TÂCHE À ACCOMPLIR 1 - D'après l'arrêt de la Cour de justice reproduit ci-dessous, quelle juridiction a posé les questions préjudicielles ?
TÂCHE À ACCOMPLIR 2 - Poursuivez la rédaction de l'arrêt de la Cour de justice relatif à la directive 79-7 en reprenant à la suite de son dernier paragraphe.

EXTRAIT RETENU -
CJCE, 6 décembre 1994, n° C-410/92

COUR DE JUSTICE DES COMMUNAUTÉS EUROPÉENNES

Arrêt

PARTIES

Demandeur :

Elsie Rita Johnson

Défendeur :

Chief Adjudication Officer

COMPOSITION DE LA JURIDICTION

Président :

M. Rodríguez Iglesias

Présidents de chambre :

MM. Joliet, Schockweiler, Kapteyn

Avocat général :

M. Gulmann

Juges :

MM. Mancini, Kakouris, Moitinho de Almeida, Murray, Edward

Avocats :

Mes Drabble, Buckley, Chief, Vajda, McDonagh

CJCE n° C-410/92

6 décembre 1994

LA COUR,

1 Par ordonnance du 30 octobre 1992, parvenue à la Cour le 10 décembre suivant, la Court of Appeal a posé, en vertu de l'article 177 du traité CEE, plusieurs questions préjudicielles sur l'interprétation de la directive 79-7-CEE du Conseil, du 19 décembre 1978, relative à la mise en œuvre progressive du principe de l'égalité de traitement entre hommes et femmes en matière de sécurité sociale (JO 1979, L 6, p. 24, ci-après la "directive 79-7").

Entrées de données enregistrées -
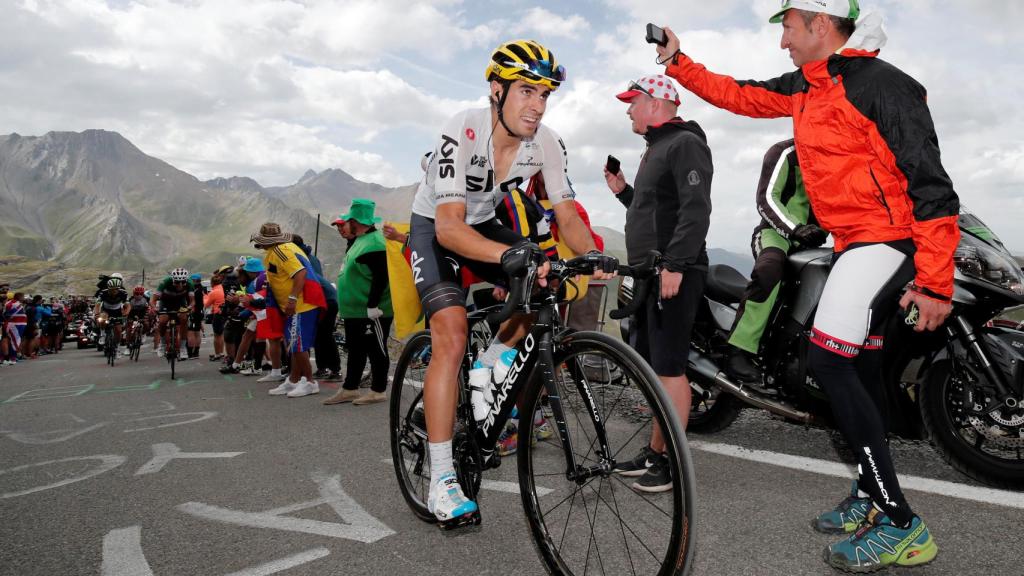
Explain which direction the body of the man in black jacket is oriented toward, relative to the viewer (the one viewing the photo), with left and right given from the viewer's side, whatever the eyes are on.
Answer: facing to the left of the viewer

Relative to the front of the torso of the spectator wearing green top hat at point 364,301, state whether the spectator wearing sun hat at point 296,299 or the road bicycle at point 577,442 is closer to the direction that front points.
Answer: the spectator wearing sun hat

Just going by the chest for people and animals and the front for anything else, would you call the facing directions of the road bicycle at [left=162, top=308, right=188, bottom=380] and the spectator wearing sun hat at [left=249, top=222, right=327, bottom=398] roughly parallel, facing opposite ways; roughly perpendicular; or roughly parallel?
roughly perpendicular

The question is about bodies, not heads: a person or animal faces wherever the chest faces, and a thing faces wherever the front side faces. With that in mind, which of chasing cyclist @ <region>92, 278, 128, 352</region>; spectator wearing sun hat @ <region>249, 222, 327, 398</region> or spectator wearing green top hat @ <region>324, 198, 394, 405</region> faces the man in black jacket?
the chasing cyclist

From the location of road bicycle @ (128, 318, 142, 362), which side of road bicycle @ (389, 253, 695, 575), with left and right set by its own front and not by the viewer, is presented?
back

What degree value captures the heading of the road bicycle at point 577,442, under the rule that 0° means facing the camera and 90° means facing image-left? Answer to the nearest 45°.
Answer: approximately 315°

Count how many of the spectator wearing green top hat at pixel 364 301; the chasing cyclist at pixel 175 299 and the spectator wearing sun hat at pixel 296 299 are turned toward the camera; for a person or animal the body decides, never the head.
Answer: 1

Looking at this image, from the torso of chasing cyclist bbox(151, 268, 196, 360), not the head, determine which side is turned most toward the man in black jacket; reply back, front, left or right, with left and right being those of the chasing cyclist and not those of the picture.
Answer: front

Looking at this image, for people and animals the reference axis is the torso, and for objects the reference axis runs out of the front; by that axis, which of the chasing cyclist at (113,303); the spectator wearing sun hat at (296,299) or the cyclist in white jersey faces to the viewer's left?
the spectator wearing sun hat

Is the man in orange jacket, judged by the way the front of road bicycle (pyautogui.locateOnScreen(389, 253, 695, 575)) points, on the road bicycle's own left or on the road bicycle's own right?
on the road bicycle's own left

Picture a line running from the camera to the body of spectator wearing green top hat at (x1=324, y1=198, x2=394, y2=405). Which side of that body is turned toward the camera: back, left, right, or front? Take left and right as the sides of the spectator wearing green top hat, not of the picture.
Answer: left

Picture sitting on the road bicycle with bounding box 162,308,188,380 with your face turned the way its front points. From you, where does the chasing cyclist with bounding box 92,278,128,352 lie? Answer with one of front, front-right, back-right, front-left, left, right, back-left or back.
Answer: back

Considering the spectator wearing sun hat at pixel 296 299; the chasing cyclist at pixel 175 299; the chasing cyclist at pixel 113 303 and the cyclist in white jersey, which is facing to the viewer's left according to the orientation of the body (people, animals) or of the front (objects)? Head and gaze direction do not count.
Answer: the spectator wearing sun hat
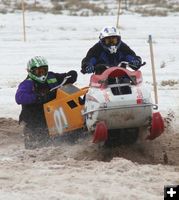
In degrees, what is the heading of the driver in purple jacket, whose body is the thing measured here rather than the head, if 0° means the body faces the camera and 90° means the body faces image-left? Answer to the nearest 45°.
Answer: approximately 315°
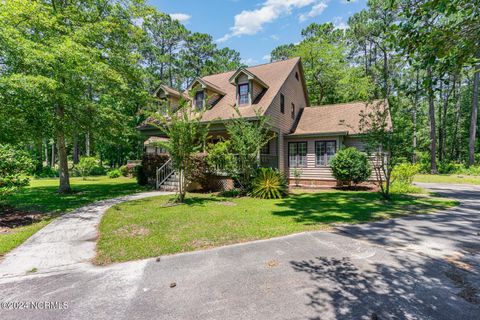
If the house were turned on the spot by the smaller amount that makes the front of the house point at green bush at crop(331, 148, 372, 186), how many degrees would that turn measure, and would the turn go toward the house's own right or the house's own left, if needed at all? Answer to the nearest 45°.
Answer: approximately 90° to the house's own left

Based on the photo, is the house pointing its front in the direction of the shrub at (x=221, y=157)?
yes

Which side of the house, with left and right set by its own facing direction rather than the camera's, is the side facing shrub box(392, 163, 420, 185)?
left

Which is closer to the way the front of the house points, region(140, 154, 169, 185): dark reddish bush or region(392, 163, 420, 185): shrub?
the dark reddish bush

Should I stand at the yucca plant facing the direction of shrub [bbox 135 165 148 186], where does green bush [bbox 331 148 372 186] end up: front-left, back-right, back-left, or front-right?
back-right

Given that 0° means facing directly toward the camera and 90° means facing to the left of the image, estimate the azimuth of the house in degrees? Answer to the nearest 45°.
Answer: approximately 45°

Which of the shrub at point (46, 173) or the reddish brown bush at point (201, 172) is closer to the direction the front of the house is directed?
the reddish brown bush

RÉPONSE DÉFINITIVE 1 - La Court of Appeal.

RÉPONSE DÉFINITIVE 2 -
2 Ces questions ont été posées dans le cadre d'un litige opposant Mme Johnson au Chief Adjudication Officer au sujet du versement d'indemnités pour incapacité grave.

3 Les dispositions législatives communautaires qui intéressent le présent litige sont celles de la directive 79-7.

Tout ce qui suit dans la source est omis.